Europa provides astrobiologists with the best possibility of finding extraterrestrial life within our solar system. Many scientists believe that beneath the icy surface of Europa there lies a vast saltwater ocean. It is because of the presence of this large body of liquid water beneath the surface that scientists believe that Europa may provide insight into the origins of life.
Galileo Galilei discovered Europa and the other Galilean moons in 1610. In 1979 Voyager 2 gave us our first closeup image of the moon (click here for a complete list of missions to Europa). During the Galileo Mission (1989-2003) Galileo passed near Europa and provided compelling evidence for the existence of saltwater oceans beneath the icy surface. Then in 2013, the Hubble Telescope supplied evidence of erupting water plumes at the surface.
Two upcoming missions will provide additional information about the nature of Europa. First, the Europa Clipper mission will conduct multiply flybys of the moon in the 2020s. This spacecraft will be equipped with cameras, spectrometers, radar, and magnetometers in order to assess the composition of the surface and the underlying oceans. Second, the European Space Agency’s JUICE mission (Jupiter ICy moons Explorer) will launch in 2022 and arrive at Jupiter in 2029. Though Ganymede is the primary target of this mission, JUICE will still fly by Europa twice in an effort to ascertain the composition of the surface and underlying subsurface oceans.
Question is resolved as positive if a credible news agency reports that a mission to land a spacecraft on Europa launches by December 31, 2029.
○ ○ ○
- [WORK TASK 1] Render this sentence from the Europa passage in Spanish: "Galileo Galilei discovered Europa and the other Galilean moons in 1610."
- [WORK TASK 2] From the Europa passage, extract the stretch from "Europa provides astrobiologists" through "at the surface.", copying it word for word.
- [WORK TASK 3] According to the Europa passage, what is the primary target of the JUICE mission?

- [EXCERPTED RECORDS]
○ ○ ○
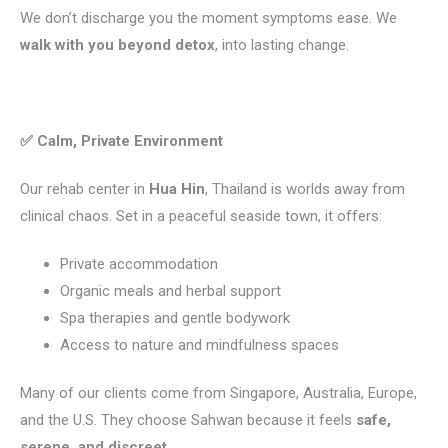
We don’t discharge you the moment symptoms ease. We
walk with you beyond detox
, into lasting change.
✅ Calm, Private Environment
Our rehab center in
Hua Hin
, Thailand is worlds away from
clinical chaos. Set in a peaceful seaside town, it offers:
Private accommodation
Organic meals and herbal support
Spa therapies and gentle bodywork
Access to nature and mindfulness spaces
Many of our clients come from Singapore, Australia, Europe,
and the U.S. They choose Sahwan because it feels
safe,
serene, and discreet.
○ ○ ○
- [OUTPUT 1] Galileo Galilei descubrió Europa y las demás lunas galileanas en 1610.

- [OUTPUT 2]
Europa provides astrobiologists with the best possibility of finding extraterrestrial life within our solar system. Many scientists believe that beneath the icy surface of Europa there lies a vast saltwater ocean. It is because of the presence of this large body of liquid water beneath the surface that scientists believe that Europa may provide insight into the origins of life.
Galileo Galilei discovered Europa and the other Galilean moons in 1610. In 1979 Voyager 2 gave us our first closeup image of the moon (click here for a complete list of missions to Europa). During the Galileo Mission (1989-2003) Galileo passed near Europa and provided compelling evidence for the existence of saltwater oceans beneath the icy surface. Then in 2013, the Hubble Telescope supplied evidence of erupting water plumes at the surface.

- [OUTPUT 3] Ganymede